Miloš Budík (born 24 August 1935, Brno) is one of the leading figures of modern Czechoslovak photography and one of the legends of Brno’s artistic life. During his studies at the Chemical Technical College he was already pursuing photography as an amateur. When he was only sixteen years of age Karel Otto Hrubý, a major representative of Czechoslovak photography, recognised his conspicuous talent and the seeds of a singular expression. Following a successful beginning to his studies at the Film Academy of Performing Arts in Prague, he was forced to leave after completing just two semesters and return to Brno because of family reasons.
In 1956 he took part in a competition for the post of photographer at the State Archives in Brno (today the Moravia Regional Archives). Although he had undergone no professional training, he came first, and until 1964 he produced thousands of photocopies of archive documents. This everyday work produced in him an appreciation of detail, precision, and technical perfection. After leaving the archives he accepted an offer for the post of technical and picture editor for the magazine Věda a život [Science and life]. He effectively combined the editorial work with photography and in this post his invention and artistic creativity, in conjunction with the technical skill acquired over over the preceding years, was then fully manifested. He was one of the first to make use of colour, and then especially the inversion process, that is, not only in original work, but also in applied photography.
Inspiration for his own work was provided by both daily life and exceptional events, as well as friendly contacts with the art scene. He often photographed artists and actors, as well as jazz musicians.
A common feature of the majority of Budík’s pictures is his masterly control of space, a striking atmosphere, and an almost fleeting enchantment. As early as the 1950s his native Brno became his unrivalled model, which he photographed in all its changing diversity. He recorded the city during all the four seasons, by day and by night, with its historic architecture as well as new buildings, and above all with its everyday life.
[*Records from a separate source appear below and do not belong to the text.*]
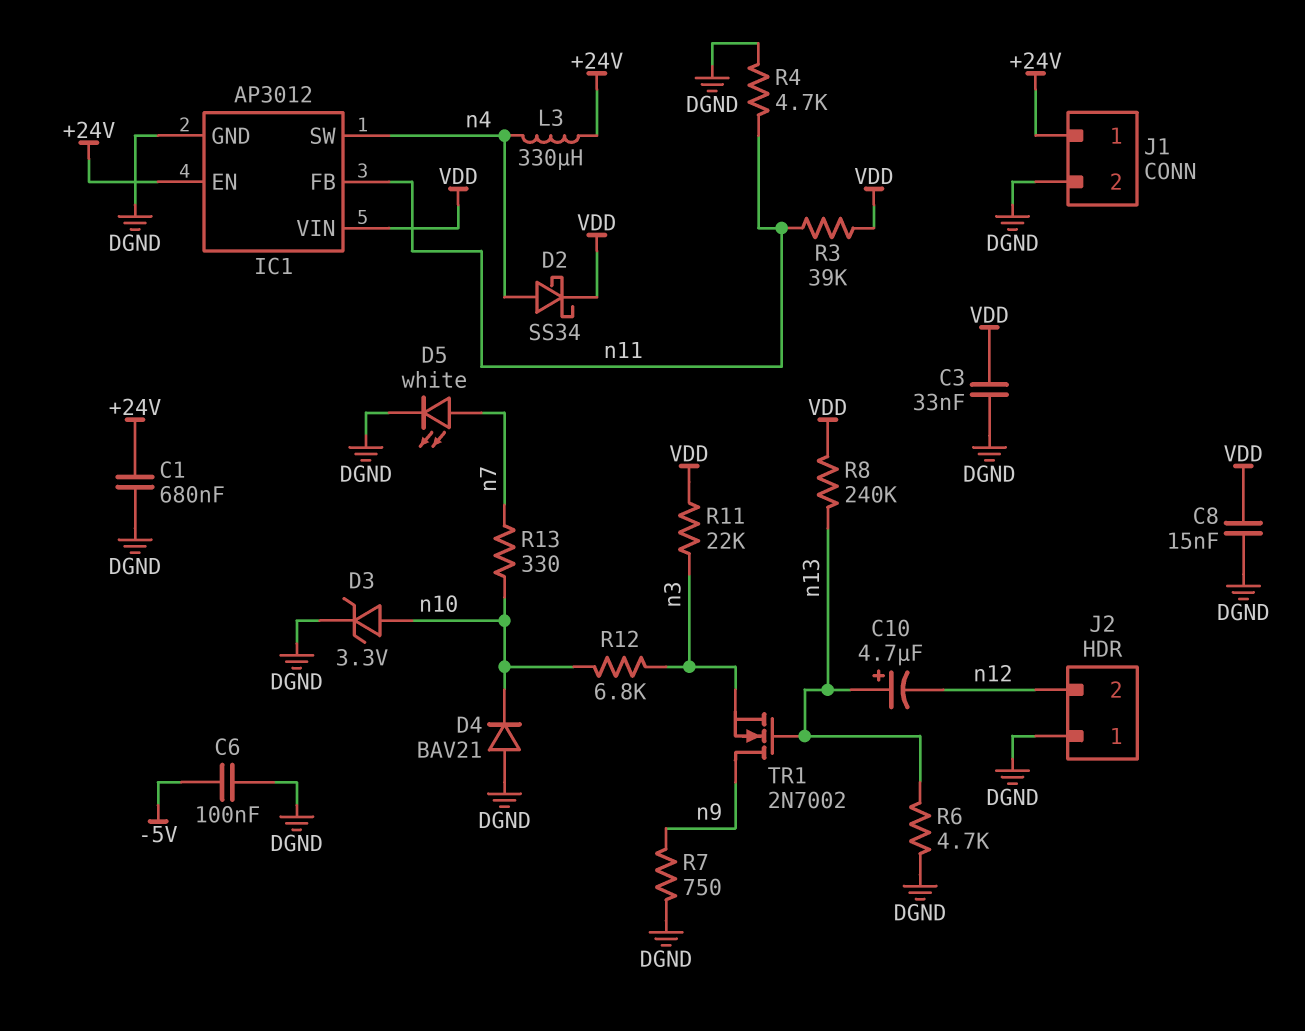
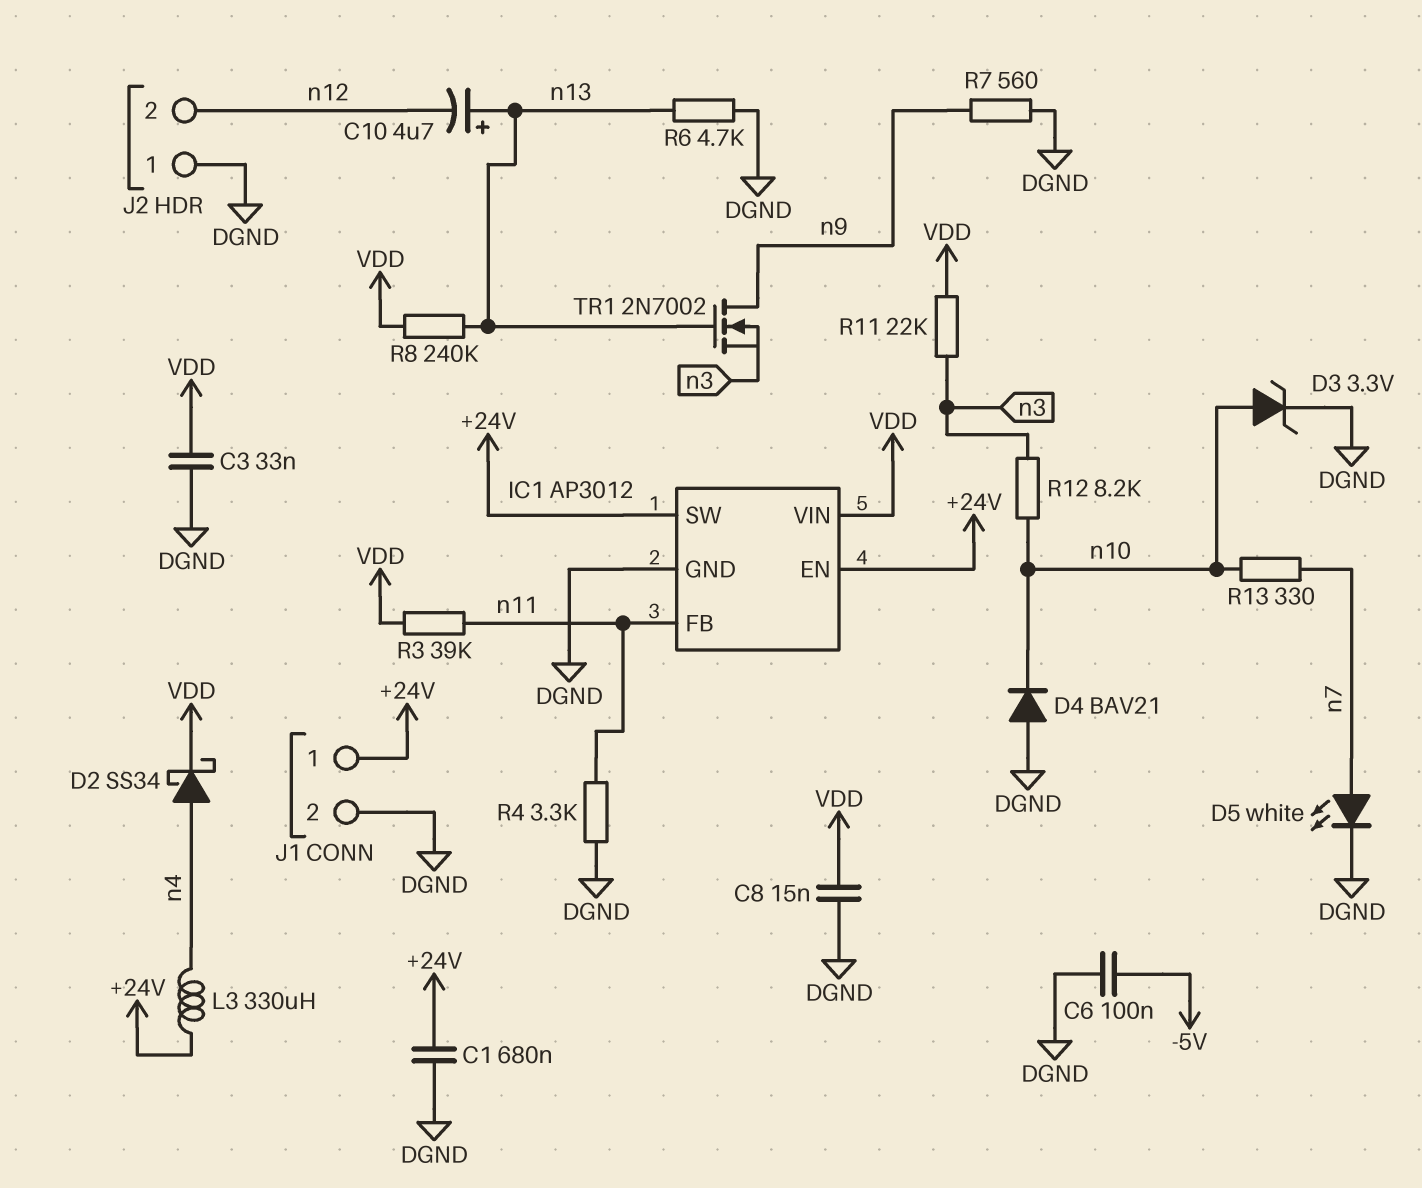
IC1 pin SW: n4 -> +24V
R4: 4.7k (DGND, n11) -> 3.3k (DGND, n11)
R7: 750 (DGND, n9) -> 560 (DGND, n9)
R12: 6.8k (n3, n10) -> 8.2k (n3, n10)

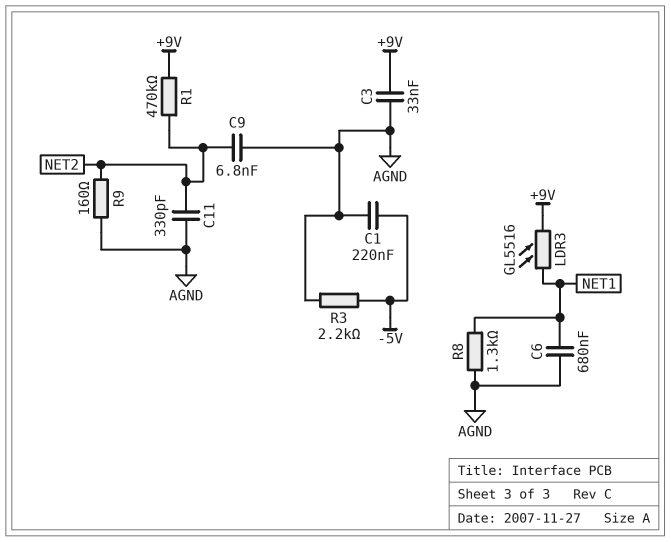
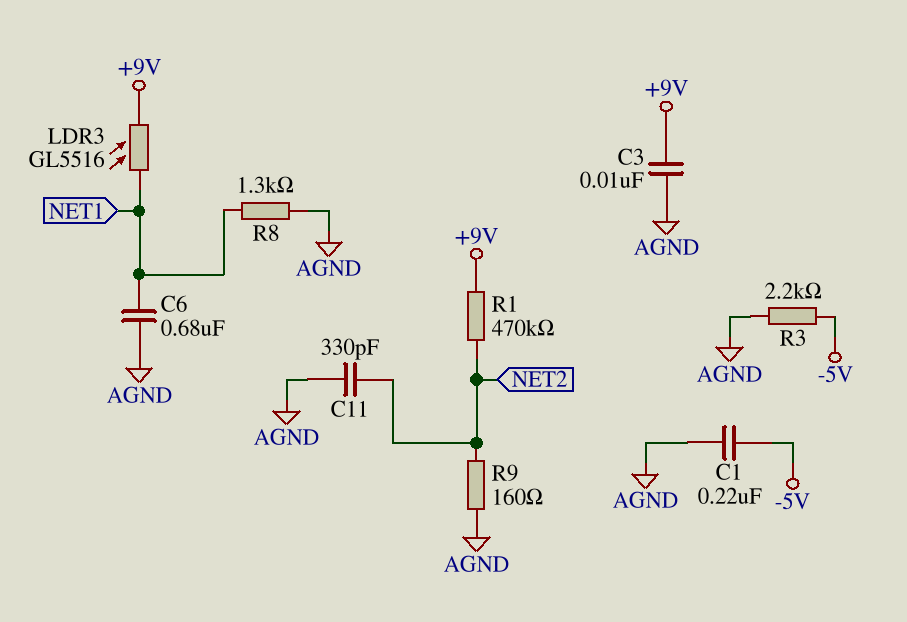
C3: 33nF (+9V, AGND) -> 10nF (+9V, AGND)
C9: 6.8nF (AGND, NET2) -> none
In the 1950s and 1960s Miloš Budík’s work for the then Brno Trade Fairs and Exhibitions organisation was a conspicuous creative period. He produced a large number of negatives and photographs there which were of major significance for the conception and installation of exhibitions at home and abroad. His photographs taken in 1958 during construction of the famous ‘Zed’ were outstanding. Pavilion Z, by virtue of its enormous steel dome, became a symbol of the second celebrated stage of Brno’s exhibition grounds development, which today is one of the fundamental architectural initiatives: the so-called Czechoslovak Brussels style.
In 1965 Miloš Budík became a member of the VOX photographic group, which brought the major Brno photographers into association. In 1969, together with another outstanding representative of Czechoslovak photography, Vilém Heckel, he received the AFIAP award of the International Federation of Photographic Art. He spent the years of [Communist] ‘normalisation’ as an employee of the photographic section of the Association of Invalids where he was engaged in technical and industrial photography. During his employment there he trained officially as a photographer, passing the final examinations in 1974. In the 1980s he became a member of the Association of Czechoslovak Photographers. After the velvet revolution in 1989 he was head of a technical photographic studio for the company Profoto, which detached from the former association. In the period from 1993 to 1996 he ran a photographic studio jointly with Jindřich Odehnal. Since the 1990s he has been a member of the Konfese voluntary association.
Miloš Budík’s photographic output, presented at many exhibitions and competitions, has gained many awards and recognition not only at home but also abroad. Since 1997 he has been working independently, that is, to this day, with admirable and unflagging activity. In 2007 he was awarded the City of Brno Award for his life’s work and employment.